A south London newsagent stole £6,000 from unsuspecting Oyster card users in a "mean and greedy fraud".

Mariathas Thevathas took a few pounds from thousands of transactions over an 18-month period amounting to £6,000, leaving London commuters with less money on their Oyster cards than they had paid for.

The 54-year-old defendant, originally from Sri Lanka, was sentenced to 10 months in prison, suspended for two years, and ordered to perform 150 hours of community service.

"The people swindled are the poor customers going into his shop, thinking they have a valid Oyster, and he's taken all the money. There's nothing on it," said Croydon Crown Court judge Nicholas Ainley.

"It seems to me this is a confidence fraud involving multiple transactions."

The judge told first-time offender Thevathas: "This was a mean and greedy fraud. I don't care what your financial difficulties were, I am sure the financial difficulties of your customers were just as bad.

"You have done this in a very large number of occasions. A straightforward confidence fraud on members of the public."

Michael Collis, prosecuting, told the court that Transport for London noticed a large number of Oyster top-ups were being voided at Thevathas's business, Crystal Newsagents in South Norwood.

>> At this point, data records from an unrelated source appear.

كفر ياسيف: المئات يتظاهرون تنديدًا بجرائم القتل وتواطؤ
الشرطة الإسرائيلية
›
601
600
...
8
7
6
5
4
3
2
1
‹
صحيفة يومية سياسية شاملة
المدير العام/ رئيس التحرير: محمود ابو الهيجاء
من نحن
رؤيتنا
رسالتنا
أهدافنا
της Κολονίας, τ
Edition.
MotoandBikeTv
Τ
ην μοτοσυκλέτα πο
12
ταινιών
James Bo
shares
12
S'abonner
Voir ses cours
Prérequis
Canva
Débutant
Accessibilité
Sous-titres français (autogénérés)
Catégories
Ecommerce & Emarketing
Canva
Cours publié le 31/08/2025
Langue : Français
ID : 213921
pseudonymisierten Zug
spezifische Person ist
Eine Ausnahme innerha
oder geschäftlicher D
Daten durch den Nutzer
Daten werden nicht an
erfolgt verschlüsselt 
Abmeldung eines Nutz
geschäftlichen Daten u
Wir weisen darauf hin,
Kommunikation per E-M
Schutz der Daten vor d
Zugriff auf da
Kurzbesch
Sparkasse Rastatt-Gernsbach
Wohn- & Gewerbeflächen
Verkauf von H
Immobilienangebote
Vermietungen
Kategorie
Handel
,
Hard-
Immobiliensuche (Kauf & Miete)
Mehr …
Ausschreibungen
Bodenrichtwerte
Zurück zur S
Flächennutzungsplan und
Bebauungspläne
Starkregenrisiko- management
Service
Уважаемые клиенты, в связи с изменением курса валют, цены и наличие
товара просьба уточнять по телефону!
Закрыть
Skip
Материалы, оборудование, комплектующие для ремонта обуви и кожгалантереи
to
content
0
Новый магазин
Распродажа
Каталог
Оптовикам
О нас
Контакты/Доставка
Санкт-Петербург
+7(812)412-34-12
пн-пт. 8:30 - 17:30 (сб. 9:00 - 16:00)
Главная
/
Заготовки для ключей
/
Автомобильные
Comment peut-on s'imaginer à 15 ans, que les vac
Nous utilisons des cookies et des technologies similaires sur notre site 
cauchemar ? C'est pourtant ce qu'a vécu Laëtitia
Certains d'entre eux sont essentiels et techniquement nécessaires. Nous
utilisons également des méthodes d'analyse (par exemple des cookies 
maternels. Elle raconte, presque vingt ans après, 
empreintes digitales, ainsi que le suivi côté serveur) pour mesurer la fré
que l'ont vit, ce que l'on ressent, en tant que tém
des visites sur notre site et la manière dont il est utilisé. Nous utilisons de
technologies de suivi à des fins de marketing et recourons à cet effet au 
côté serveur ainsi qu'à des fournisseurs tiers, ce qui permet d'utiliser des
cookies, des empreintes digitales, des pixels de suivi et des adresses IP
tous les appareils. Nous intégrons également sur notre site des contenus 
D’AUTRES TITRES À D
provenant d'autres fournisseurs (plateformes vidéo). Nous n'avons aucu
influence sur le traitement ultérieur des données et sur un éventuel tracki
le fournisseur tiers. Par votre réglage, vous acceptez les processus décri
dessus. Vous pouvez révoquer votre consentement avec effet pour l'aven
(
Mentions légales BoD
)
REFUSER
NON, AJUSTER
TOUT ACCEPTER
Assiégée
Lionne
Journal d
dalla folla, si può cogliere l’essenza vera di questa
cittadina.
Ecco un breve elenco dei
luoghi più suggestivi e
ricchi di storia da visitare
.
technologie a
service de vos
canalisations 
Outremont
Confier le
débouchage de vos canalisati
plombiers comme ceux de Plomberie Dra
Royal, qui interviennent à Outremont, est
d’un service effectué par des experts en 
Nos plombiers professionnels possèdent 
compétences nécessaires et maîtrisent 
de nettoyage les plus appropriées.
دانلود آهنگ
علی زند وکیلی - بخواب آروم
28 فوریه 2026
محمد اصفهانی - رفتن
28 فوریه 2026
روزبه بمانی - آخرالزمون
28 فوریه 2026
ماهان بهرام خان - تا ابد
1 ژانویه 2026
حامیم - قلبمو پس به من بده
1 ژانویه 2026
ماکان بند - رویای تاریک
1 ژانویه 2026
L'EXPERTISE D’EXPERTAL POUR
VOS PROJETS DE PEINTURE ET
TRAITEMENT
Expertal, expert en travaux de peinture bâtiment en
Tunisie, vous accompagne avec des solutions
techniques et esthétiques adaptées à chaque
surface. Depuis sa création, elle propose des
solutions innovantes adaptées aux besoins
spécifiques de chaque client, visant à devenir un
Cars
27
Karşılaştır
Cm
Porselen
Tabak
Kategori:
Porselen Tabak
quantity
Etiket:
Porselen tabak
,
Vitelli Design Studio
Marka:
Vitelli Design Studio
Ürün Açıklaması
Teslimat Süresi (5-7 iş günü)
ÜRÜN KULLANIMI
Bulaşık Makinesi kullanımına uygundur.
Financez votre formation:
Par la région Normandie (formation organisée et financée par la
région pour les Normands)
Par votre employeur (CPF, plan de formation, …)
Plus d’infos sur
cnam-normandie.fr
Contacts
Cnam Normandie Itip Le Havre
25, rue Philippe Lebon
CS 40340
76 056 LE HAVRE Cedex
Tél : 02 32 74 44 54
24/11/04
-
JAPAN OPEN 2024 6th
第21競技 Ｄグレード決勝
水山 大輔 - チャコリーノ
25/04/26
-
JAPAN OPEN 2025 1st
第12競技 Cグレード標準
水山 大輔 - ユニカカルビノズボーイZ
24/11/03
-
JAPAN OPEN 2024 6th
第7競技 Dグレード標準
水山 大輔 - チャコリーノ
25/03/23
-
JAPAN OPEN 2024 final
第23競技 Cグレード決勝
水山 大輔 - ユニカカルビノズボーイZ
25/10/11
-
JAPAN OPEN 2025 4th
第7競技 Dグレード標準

Even though Oyster users are given a receipt confirming the credit, dishonest agents can void the transaction for a lower amount and keep the difference.

The vast majority of Thevathas's customers used unregistered Oyster cards and TfL were only able to trace six customers who were defrauded.

When police raided the newsagents in June 2012 they "found numerous voided receipts around the till, in the bin behind the counter and in a black rubbish bag in the store room".

Thevathas protested his innocence until the first day of his trial. "He said they were voided because the customers had changed their minds and it was all done at their request.

Kviraj Choolun, Thevathas's lawyer, told the court his client succumbed to "financial pressures" as his family's only breadwinner and had a £17,000 credit card debt and £200,000 mortgage.

The former newsagent pleaded guilty to one count of fraud against TfL.

TfL has not responded to a request for comment at the time of publication.